Pay No Attention to That Dog Behind the Curtain!


I think most of you have met my dog, Mary, at least once before. She’s a 24-pound, tri-colored, Pembroke Welsh Corgi, a product of the Crow Ranch in Holt, MO. Mary has many aliases including Wiggles, Waddles, Wig, Wiggy, Dart, Snuggles, Speedy and my brother-in-law calls her Smelly, but she does not answer to that. Mary is a very interesting little dog. I honestly think that she believes she is a human sometimes, except that she does have a few canine traits in her. 1) She absolutely loves walks and will sniff and pee on something every five feet during them. 2) She despises baths and even hides under the kitchen table when I get “her towel” out. 3) She enjoys eating pig poop on the farm. 4) She has a natural hatred toward cats, bunnies and squirrels. In fact, she will sit and stare out of the sliding glass door all day long, just looking into the back yard, protecting her territory from the neighborhood menaces.
Since I have floor length curtains hanging over the door, Mary must sneak behind them in order to see out the door. Sometimes she hides herself so well that I cannot find her and eventually, after calling her name several times and wandering throughout the house searching for her, she’ll finally poke her head out from around the curtain as if to say “Mom, seriously. Can’t you see I’m busy? What do you want?” 
 Can you find her behind the curtains? She’s in there somewhere. I promise. 
There she is!
 Every time she does this it makes me think about the “man behind the curtain” scene in the Wizard of Oz. Pay no attention to that dog behind the curtain!

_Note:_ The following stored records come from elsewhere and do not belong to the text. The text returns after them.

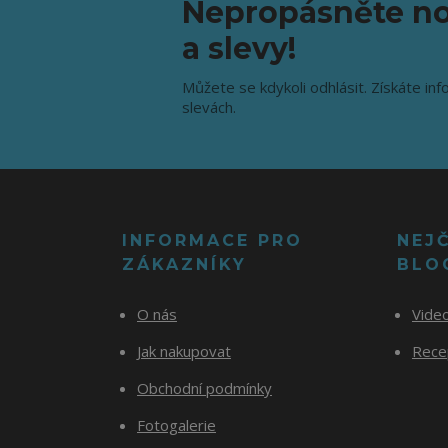
Nepropásněte no
a slevy!
Můžete se kdykoli odhlásit. Získáte inf
slevách.
INFORMACE PRO
NEJ
ZÁKAZNÍKY
BLO
O nás
Vide
Jak nakupovat
Recep
Obchodní podmínky
Fotogalerie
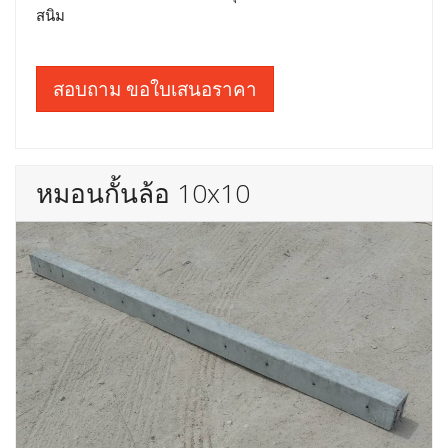
สนิม
สอบถาม ขอใบเสนอราคา
หมอนกั้นล้อ 10x10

And then I imagine her saying to the bunnies and squirrels who dare venture into her yard; “I am Mary! The great and powerful corgi! I know why you’ve come! You want to dig holes in my yard and nibble on my mom’s flowers! I have every intention of granting your wishes, but first you must prove yourself worthy by performing a very small task.” Then, the bunnies and squirrels reply, “A small task? That’s all? You name it and it’s half done!” And Mary says, “Bring me the chew stick of the pit bull next door!” The bunnies and squirrels gasp, “But we would have to kill him to get it!” Mary shouts, “Bring me the chew stick and I’ll grant your requests! Now go!”
That’s where my imagination stops. I don’t want to think about what would happen to the bunnies and squirrels who dare venture into the pit bulls’ yard.